- _Text for analysis_
To make an alias permenant add it to one of those text files:


cmd + T To open a new tab.

cmd + 2 Cmd and the tab number, to switch between tabs.

A minimal look

 ps1='$ '    # Remove everything before the `$` sign by adding this line to the `.zshrc`, or `.bash_profile` files.

Dealing with spaces

 $ touch 'new file.txt'    # Wrap the name of a file or folder in '' if they have spaces in their names.

- _Work task A_
Name every goal the terminal tips explain how to accomplish.
- _Work task B_
Answer these questions about the terminal tips:
(i) What key combination opens a new tab?
(ii) Which two files does the `ps1='$ '` line go into?
(iii) What should wrap a file or folder name that has spaces in it?
- _Work task C_
Continue the terminal tips from the point where they stop.
None of the data is needed for this work.

- _Records from a collection_
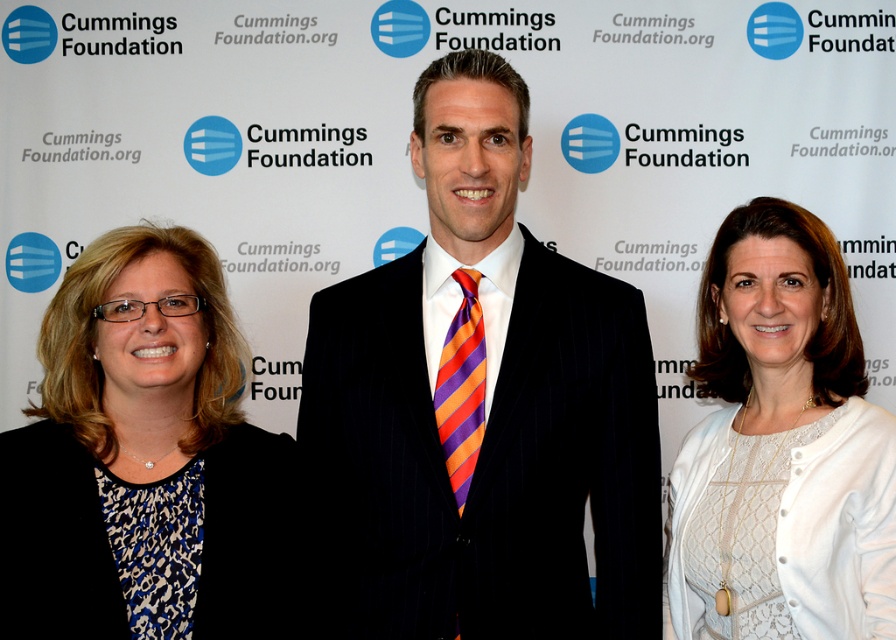
You are attending a virtual meeting and need to determine which item is taller between the blue printed blouse at left and the orange and purple striped tie at center. Based on the scene description, which one is taller?

The blue printed blouse at left is taller than the orange and purple striped tie at center according to the description.

Consider the image. You are a photographer setting up for a group photo. You need to ensure that the velvet black suit at center and the white lace dress at center are both clearly visible in the frame. Given their widths, which one might require more space to accommodate its width in the photo?

The velvet black suit at center is wider than the white lace dress at center, so it would require more space to accommodate its width in the photo.

You are a photographer setting up for a group photo. You need to ensure that the distance between the white lace dress at center and the orange and purple striped tie at center is at least 20 inches to avoid overlapping in the photo. Based on the scene description, will this requirement be met?

The distance between the white lace dress at center and the orange and purple striped tie at center is 22.77 inches, which is more than the required 20 inches. Therefore, the requirement is met and they will not overlap in the photo.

- _Exercise answer A_
- Making an alias permanent
- Opening a new tab
- Switching between tabs
- Removing everything before the `$` sign
- Handling file or folder names that contain spaces

- _Exercise answer B_
(i) cmd + T
(ii) `.zshrc` or `.bash_profile`
(iii) Single quotes ('')

- _Exercise answer C_
$ man

 $ man du    # Use the `man` command on any command to open the manual and read more about how it works.

alt + click

alt + click To specify where to write instead of using the keyboard arrows.

Remember not to try to memorize commands it will happen automatically. You can refer to the command line cheat sheet when you get stuck.